### Data for this task
════════════════════

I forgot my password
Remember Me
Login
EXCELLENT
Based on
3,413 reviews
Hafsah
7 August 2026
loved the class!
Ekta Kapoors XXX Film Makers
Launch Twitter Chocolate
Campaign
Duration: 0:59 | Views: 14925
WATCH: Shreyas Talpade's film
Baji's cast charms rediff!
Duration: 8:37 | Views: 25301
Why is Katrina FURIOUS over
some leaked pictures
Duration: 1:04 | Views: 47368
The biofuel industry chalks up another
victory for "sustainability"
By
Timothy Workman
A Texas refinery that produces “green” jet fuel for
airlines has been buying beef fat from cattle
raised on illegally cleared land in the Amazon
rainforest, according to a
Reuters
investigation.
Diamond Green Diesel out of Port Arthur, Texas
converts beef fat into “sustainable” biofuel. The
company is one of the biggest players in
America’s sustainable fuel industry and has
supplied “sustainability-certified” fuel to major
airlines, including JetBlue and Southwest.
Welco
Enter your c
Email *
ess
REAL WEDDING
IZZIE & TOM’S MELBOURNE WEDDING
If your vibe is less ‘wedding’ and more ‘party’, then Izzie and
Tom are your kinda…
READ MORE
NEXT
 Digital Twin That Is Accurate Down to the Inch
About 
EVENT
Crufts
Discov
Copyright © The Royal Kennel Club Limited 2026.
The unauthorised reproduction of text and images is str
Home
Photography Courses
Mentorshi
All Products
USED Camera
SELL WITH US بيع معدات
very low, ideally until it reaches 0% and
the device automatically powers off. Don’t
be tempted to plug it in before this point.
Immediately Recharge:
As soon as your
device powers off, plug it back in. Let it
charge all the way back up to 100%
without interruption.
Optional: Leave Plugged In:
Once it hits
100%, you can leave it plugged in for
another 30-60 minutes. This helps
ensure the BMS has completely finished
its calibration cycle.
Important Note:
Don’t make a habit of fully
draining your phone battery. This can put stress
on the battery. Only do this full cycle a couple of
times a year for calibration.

════════════════════

### Work instruction
Go through the data and return every record exactly.

### Exercise result
I forgot my password
Remember Me
Login
EXCELLENT
Based on
3,413 reviews
Hafsah
7 August 2026
loved the class!
Ekta Kapoors XXX Film Makers
Launch Twitter Chocolate
Campaign
Duration: 0:59 | Views: 14925
WATCH: Shreyas Talpade's film
Baji's cast charms rediff!
Duration: 8:37 | Views: 25301
Why is Katrina FURIOUS over
some leaked pictures
Duration: 1:04 | Views: 47368
The biofuel industry chalks up another
victory for "sustainability"
By
Timothy Workman
A Texas refinery that produces “green” jet fuel for
airlines has been buying beef fat from cattle
raised on illegally cleared land in the Amazon
rainforest, according to a
Reuters
investigation.
Diamond Green Diesel out of Port Arthur, Texas
converts beef fat into “sustainable” biofuel. The
company is one of the biggest players in
America’s sustainable fuel industry and has
supplied “sustainability-certified” fuel to major
airlines, including JetBlue and Southwest.
Welco
Enter your c
Email *
ess
REAL WEDDING
IZZIE & TOM’S MELBOURNE WEDDING
If your vibe is less ‘wedding’ and more ‘party’, then Izzie and
Tom are your kinda…
READ MORE
NEXT
 Digital Twin That Is Accurate Down to the Inch
About 
EVENT
Crufts
Discov
Copyright © The Royal Kennel Club Limited 2026.
The unauthorised reproduction of text and images is str
Home
Photography Courses
Mentorshi
All Products
USED Camera
SELL WITH US بيع معدات
very low, ideally until it reaches 0% and
the device automatically powers off. Don’t
be tempted to plug it in before this point.
Immediately Recharge:
As soon as your
device powers off, plug it back in. Let it
charge all the way back up to 100%
without interruption.
Optional: Leave Plugged In:
Once it hits
100%, you can leave it plugged in for
another 30-60 minutes. This helps
ensure the BMS has completely finished
its calibration cycle.
Important Note:
Don’t make a habit of fully
draining your phone battery. This can put stress
on the battery. Only do this full cycle a couple of
times a year for calibration.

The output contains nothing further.